**DATASET RECORDS:**
########
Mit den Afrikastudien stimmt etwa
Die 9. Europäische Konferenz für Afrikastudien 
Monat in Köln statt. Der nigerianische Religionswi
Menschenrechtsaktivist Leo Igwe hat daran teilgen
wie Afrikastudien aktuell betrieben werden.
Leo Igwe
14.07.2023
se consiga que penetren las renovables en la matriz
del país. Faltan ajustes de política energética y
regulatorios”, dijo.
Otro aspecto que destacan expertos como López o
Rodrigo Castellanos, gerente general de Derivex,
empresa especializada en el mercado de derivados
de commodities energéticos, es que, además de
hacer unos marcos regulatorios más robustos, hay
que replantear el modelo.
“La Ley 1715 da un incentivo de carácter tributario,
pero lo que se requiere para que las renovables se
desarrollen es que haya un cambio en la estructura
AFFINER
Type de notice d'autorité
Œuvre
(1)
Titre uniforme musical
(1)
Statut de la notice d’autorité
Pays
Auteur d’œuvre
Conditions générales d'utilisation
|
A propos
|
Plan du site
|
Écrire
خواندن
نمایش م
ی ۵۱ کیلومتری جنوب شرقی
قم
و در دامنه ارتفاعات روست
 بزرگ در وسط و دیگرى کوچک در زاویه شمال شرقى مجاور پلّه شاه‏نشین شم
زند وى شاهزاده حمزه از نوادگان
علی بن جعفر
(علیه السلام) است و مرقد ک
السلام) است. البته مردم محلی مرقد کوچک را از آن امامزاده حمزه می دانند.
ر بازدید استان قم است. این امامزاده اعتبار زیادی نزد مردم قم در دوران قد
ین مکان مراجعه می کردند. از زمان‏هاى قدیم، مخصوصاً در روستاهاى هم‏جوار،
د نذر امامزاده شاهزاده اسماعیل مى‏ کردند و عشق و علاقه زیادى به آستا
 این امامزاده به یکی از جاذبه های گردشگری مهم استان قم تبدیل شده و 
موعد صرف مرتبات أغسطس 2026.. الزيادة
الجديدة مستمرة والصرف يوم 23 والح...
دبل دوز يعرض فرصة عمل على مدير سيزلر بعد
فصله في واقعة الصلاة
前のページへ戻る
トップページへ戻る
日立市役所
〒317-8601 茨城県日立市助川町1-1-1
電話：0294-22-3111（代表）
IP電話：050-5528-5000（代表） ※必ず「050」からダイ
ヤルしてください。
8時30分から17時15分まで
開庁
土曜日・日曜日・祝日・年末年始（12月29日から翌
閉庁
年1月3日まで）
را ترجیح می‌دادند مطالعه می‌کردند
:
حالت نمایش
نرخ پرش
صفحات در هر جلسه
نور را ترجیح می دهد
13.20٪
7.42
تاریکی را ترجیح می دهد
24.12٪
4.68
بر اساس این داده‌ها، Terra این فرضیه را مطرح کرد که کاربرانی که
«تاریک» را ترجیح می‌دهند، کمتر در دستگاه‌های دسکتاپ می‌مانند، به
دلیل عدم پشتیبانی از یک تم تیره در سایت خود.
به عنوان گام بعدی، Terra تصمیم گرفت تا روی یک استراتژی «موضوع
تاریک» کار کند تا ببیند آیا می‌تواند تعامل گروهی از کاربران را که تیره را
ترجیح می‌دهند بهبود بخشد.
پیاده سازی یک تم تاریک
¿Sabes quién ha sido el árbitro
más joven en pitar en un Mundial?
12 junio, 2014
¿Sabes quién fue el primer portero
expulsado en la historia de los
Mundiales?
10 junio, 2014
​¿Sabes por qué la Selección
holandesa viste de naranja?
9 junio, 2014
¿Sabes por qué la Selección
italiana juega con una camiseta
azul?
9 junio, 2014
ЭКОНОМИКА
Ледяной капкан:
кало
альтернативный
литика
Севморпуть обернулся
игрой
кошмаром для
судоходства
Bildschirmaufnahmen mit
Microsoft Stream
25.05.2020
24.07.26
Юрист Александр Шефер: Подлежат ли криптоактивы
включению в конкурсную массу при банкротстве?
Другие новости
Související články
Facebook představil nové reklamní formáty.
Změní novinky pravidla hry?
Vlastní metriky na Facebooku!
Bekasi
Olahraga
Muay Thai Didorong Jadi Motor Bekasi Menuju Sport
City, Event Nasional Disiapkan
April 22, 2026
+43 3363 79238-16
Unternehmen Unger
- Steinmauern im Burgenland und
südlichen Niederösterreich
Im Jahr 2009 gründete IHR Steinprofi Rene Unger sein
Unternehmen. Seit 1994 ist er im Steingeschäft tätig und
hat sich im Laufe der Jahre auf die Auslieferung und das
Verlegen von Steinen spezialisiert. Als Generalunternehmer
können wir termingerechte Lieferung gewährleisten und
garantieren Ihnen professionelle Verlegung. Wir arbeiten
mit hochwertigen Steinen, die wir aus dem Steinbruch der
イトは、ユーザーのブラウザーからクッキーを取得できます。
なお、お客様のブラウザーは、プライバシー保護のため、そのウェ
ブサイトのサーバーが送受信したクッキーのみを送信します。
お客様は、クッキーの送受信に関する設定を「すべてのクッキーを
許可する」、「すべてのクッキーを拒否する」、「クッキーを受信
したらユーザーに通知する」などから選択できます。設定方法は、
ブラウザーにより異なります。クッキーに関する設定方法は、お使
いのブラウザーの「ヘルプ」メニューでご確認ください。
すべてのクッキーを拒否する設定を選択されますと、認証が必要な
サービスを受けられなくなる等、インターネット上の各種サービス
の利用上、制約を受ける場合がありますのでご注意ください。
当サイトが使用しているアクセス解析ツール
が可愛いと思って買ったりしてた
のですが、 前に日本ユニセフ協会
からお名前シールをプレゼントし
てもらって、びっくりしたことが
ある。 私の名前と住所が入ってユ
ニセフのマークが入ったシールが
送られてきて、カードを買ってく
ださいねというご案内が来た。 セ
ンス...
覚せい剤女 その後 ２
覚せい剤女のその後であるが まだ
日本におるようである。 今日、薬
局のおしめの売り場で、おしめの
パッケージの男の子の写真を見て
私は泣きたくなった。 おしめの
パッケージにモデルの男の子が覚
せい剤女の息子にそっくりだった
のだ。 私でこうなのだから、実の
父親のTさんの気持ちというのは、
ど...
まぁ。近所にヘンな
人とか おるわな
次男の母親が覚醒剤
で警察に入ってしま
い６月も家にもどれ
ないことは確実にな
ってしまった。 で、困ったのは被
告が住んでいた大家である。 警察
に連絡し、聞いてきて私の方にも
########
**WORK TASK:**
Could you set down, exactly as written, the lines above between the one holding "12 junio, 2014" and the one holding "garantieren Ihnen professionelle", inclusive, and nothing more?

**RESPONSE FOR THIS EXERCISE:**
12 junio, 2014
¿Sabes quién fue el primer portero
expulsado en la historia de los
Mundiales?
10 junio, 2014
​¿Sabes por qué la Selección
holandesa viste de naranja?
9 junio, 2014
¿Sabes por qué la Selección
italiana juega con una camiseta
azul?
9 junio, 2014
ЭКОНОМИКА
Ледяной капкан:
кало
альтернативный
литика
Севморпуть обернулся
игрой
кошмаром для
судоходства
Bildschirmaufnahmen mit
Microsoft Stream
25.05.2020
24.07.26
Юрист Александр Шефер: Подлежат ли криптоактивы
включению в конкурсную массу при банкротстве?
Другие новости
Související články
Facebook představil nové reklamní formáty.
Změní novinky pravidla hry?
Vlastní metriky na Facebooku!
Bekasi
Olahraga
Muay Thai Didorong Jadi Motor Bekasi Menuju Sport
City, Event Nasional Disiapkan
April 22, 2026
+43 3363 79238-16
Unternehmen Unger
- Steinmauern im Burgenland und
südlichen Niederösterreich
Im Jahr 2009 gründete IHR Steinprofi Rene Unger sein
Unternehmen. Seit 1994 ist er im Steingeschäft tätig und
hat sich im Laufe der Jahre auf die Auslieferung und das
Verlegen von Steinen spezialisiert. Als Generalunternehmer
können wir termingerechte Lieferung gewährleisten und
garantieren Ihnen professionelle Verlegung. Wir arbeiten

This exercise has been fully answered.